ENTRIES SHOWN
# # # # #

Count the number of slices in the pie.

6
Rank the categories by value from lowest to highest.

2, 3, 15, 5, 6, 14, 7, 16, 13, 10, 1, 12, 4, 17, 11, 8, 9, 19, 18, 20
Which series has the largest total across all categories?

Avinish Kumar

# # # # #

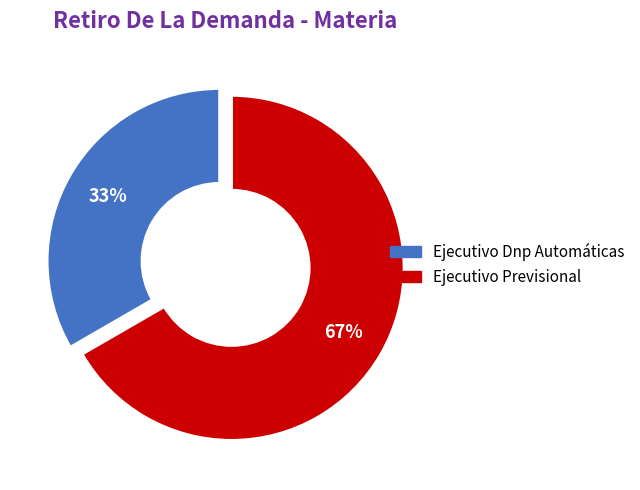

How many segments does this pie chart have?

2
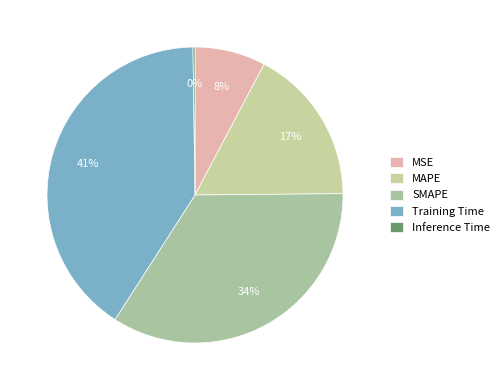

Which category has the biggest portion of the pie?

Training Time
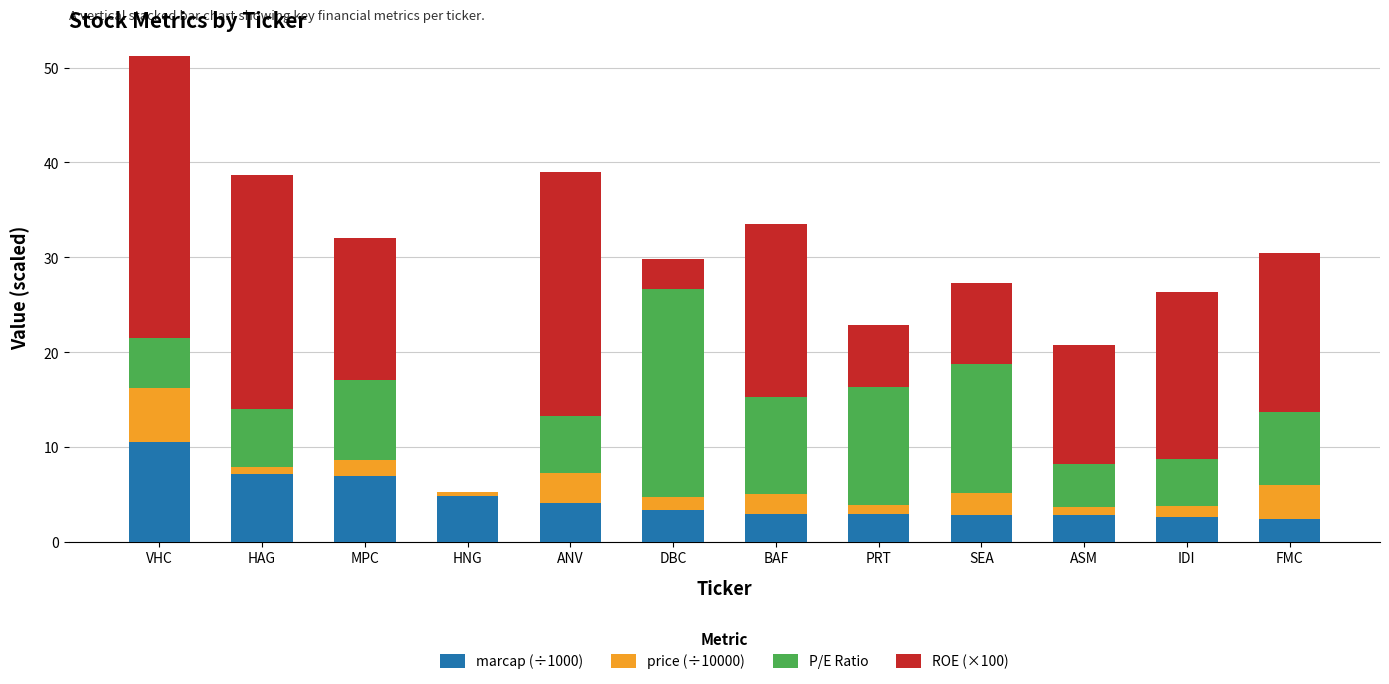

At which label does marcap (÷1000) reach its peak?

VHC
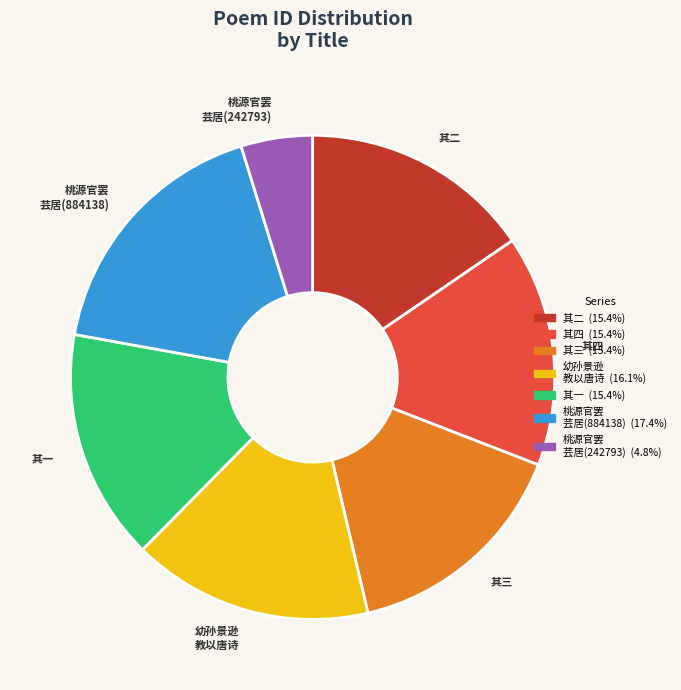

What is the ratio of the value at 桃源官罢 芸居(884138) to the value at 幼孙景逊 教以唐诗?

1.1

# # # # #

TO-DO ITEM
Format the records from the line containing "Count the number of slices in the pie." through the line containing "Which series has" as a numbered list, leaving out any blank lines.

YOUR RESPONSE
1. Count the number of slices in the pie.
2. 6
3. Rank the categories by value from lowest to highest.
4. 2, 3, 15, 5, 6, 14, 7, 16, 13, 10, 1, 12, 4, 17, 11, 8, 9, 19, 18, 20
5. Which series has the largest total across all categories?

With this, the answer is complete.